Some of the gravestones are broken.
Thirteen years later, in “Works,” in the poem, “After A Year,” she writes:
Is it an extravagance, this grief?
Is it clean,
is it purely itself?
Would I feel it less if he’d been
ready after the treatments
or if he hadn’t written in the black-and-white
speckled notebook I bought him,
‘Nothing else to try…how, when?’
The fine stitching of Barber’s few lines provide a tight wrapping for the personal and political histories she examines in her poetry. She is sufficiently confident of her minimalism, that signature small room of hers, that she applies it equally to the histories of the few and the histories of the many.
Jewish contemplative poetry is an uncommon strain, the result perhaps of a genetic restlessness.
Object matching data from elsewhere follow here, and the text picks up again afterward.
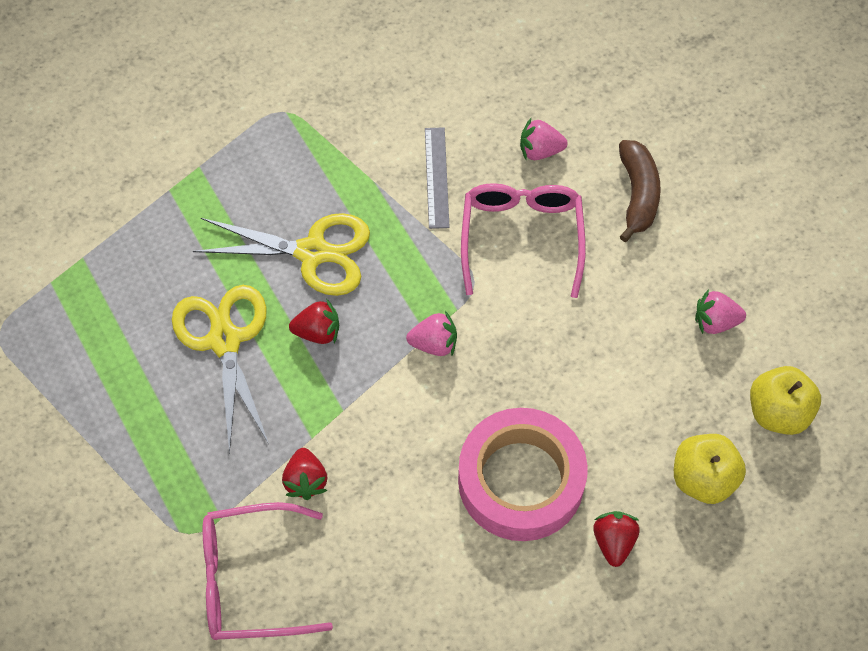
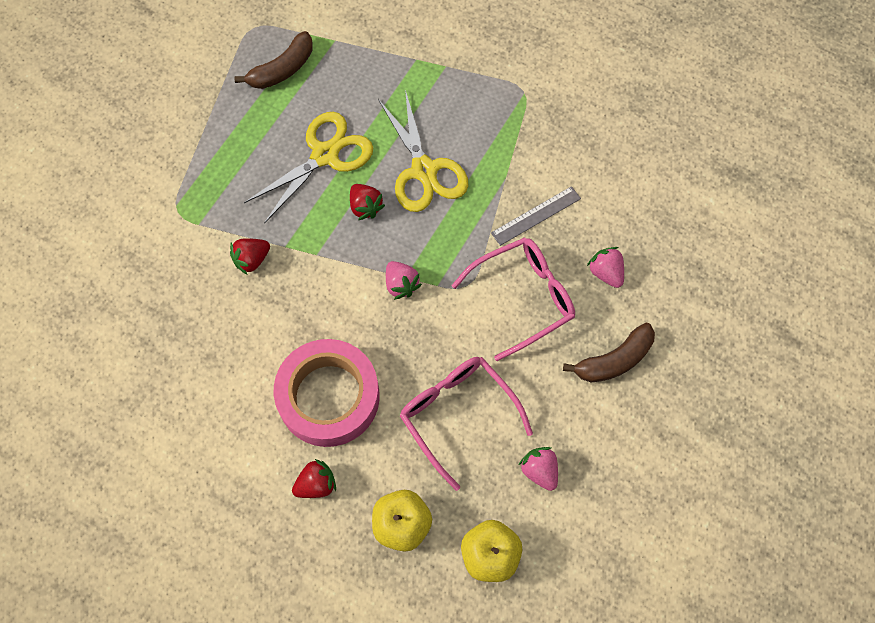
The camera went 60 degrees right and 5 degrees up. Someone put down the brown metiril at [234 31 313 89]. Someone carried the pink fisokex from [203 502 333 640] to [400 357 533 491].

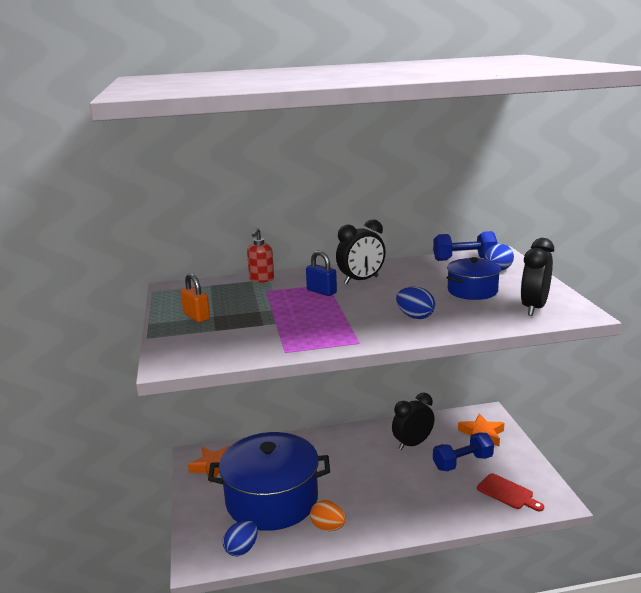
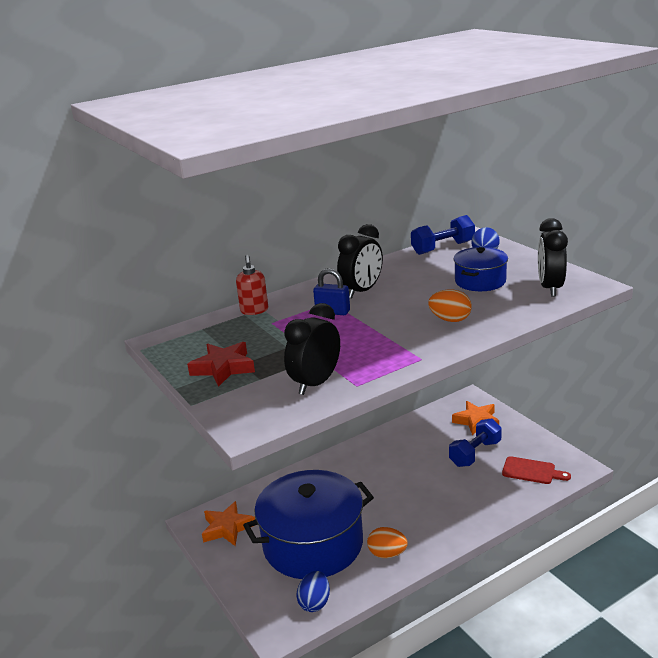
The camera went 20 degrees left and 5 degrees up. Someone swapped the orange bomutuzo at [181 273 210 322] for the red bupakafux at [187 342 255 387]. Someone carried the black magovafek from [392 393 435 450] to [284 303 340 395]. Someone repainted the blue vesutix at [396 287 435 319], which became the orange vesutix at [428 290 472 322].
In the work of Jane Hirshfield, also a Jewish writer of contemplative poetry, Jewish subject matter is non-existent.
Hirshfield explores reality from the quirky ontological ground of Zen Buddhism.
Eva Grubin is an Orthodox Jewish poet whose lines are quite different from Barber’s in their emphasis on the physicality of religious contemplation: Ache in my unwinged thighs, my belly an unblessed field./Who straightens the bent/over. Your many names are stuck in my throat.
A contemplative poet of another generation with an intermittent tonal resemblance to Barber, despite a stripped-down approach from which lyricism is exiled, is the Objectivist Charles Reznikoff (1894- 1976). Indefatigable walker and chronicler of the New York street, he was also, like Barber, a witness in his poetry to Jewish catastrophes like the Babylonian Exile and the Holocaust. What the literary scholar Milton Hindus wrote about him could apply equally to Jennifer Barber: “If he has any fault, it is that he sometimes speaks too softly to be heard except by those especially attuned to him.” Hindus continues, “He always strives to be completely calm, as befits a poet who uses for his material, as Wordsworth did, “emotion recollected in tranquility.”’ In focusing on Jewish history, both poets rely on the powers of observation that burn in each like a quiet, steady flame.
Reznikoff writes in “Jews In Babylonia”:
A walled town with Jews:
houses with balconies on courtyards
and a porter’s lodge at each gate;
a market square with stalls and shutters,
the synagogue and bath-house.
Barber opens “Judenplatz” with these lines:
The ochre cornices,
a gallery at one end, a café at the other,
a statue of a playwright
in his morning coat.
Barber has the gift possessed by the best poets of assembling words in a way that refine the senses. Her work marks her as one of the literary refugees from the electronic freeway that dictates the pace of twenty-first century life.